Activity
For the records below, print the lines from the line with "472 346 1231" through the line with "52 344 1842" exactly as written; include both end lines and exclude the rest.

Start of Block

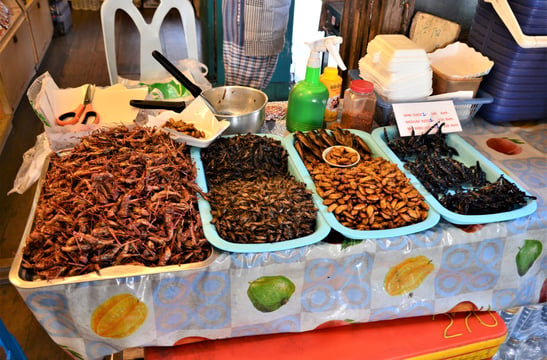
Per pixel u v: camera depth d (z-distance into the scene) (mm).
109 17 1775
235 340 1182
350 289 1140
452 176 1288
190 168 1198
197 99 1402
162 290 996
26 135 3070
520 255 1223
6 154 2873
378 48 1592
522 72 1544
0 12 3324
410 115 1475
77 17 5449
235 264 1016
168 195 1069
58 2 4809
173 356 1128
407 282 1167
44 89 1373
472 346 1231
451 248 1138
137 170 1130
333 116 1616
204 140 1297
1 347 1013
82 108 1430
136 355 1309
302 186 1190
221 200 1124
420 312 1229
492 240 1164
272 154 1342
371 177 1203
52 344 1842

End of Block
Start of Block

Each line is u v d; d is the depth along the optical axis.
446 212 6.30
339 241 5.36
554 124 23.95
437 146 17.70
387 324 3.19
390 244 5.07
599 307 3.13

End of Block

Final answer
472 346 1231
451 248 1138
137 170 1130
333 116 1616
204 140 1297
1 347 1013
82 108 1430
136 355 1309
302 186 1190
221 200 1124
420 312 1229
492 240 1164
272 154 1342
371 177 1203
52 344 1842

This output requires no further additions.